◆ WHAT YOU NEED TO DO
Below are the records. Restate word for word every line from the one that contains "right eye: (316, 231)" through the final line, both included.

◆ GIVEN RECORDS
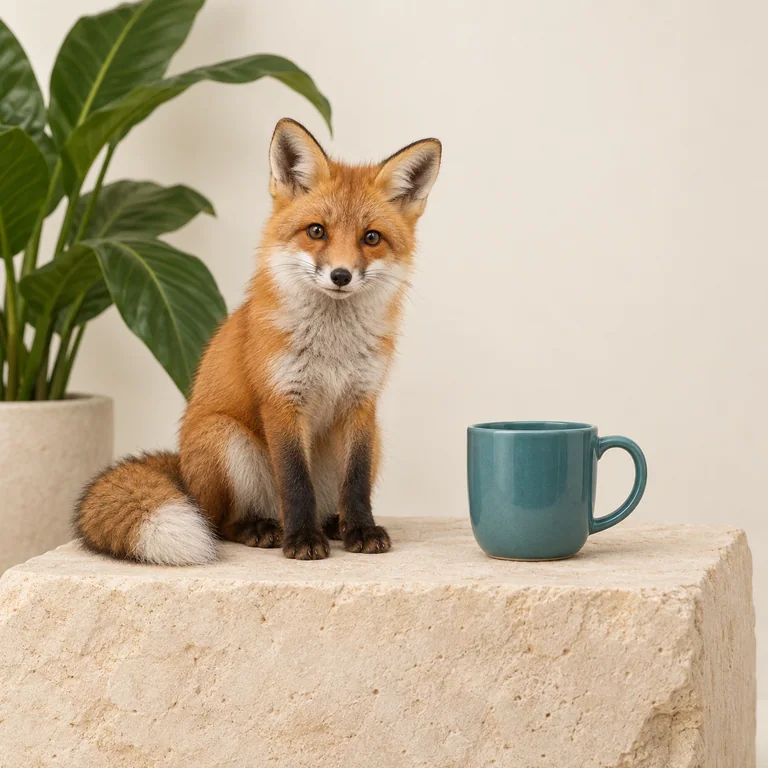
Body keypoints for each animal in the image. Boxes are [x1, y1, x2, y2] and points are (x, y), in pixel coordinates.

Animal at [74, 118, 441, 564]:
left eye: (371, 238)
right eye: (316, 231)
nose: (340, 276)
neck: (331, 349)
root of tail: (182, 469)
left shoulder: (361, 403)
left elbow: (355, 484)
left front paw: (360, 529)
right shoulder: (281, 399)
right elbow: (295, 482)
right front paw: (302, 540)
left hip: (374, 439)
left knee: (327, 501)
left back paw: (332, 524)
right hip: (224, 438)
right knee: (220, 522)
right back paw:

◆ WRITTEN RESPONSE
right eye: (316, 231)
nose: (340, 276)
neck: (331, 349)
root of tail: (182, 469)
left shoulder: (361, 403)
left elbow: (355, 484)
left front paw: (360, 529)
right shoulder: (281, 399)
right elbow: (295, 482)
right front paw: (302, 540)
left hip: (374, 439)
left knee: (327, 501)
left back paw: (332, 524)
right hip: (224, 438)
right knee: (220, 522)
right back paw:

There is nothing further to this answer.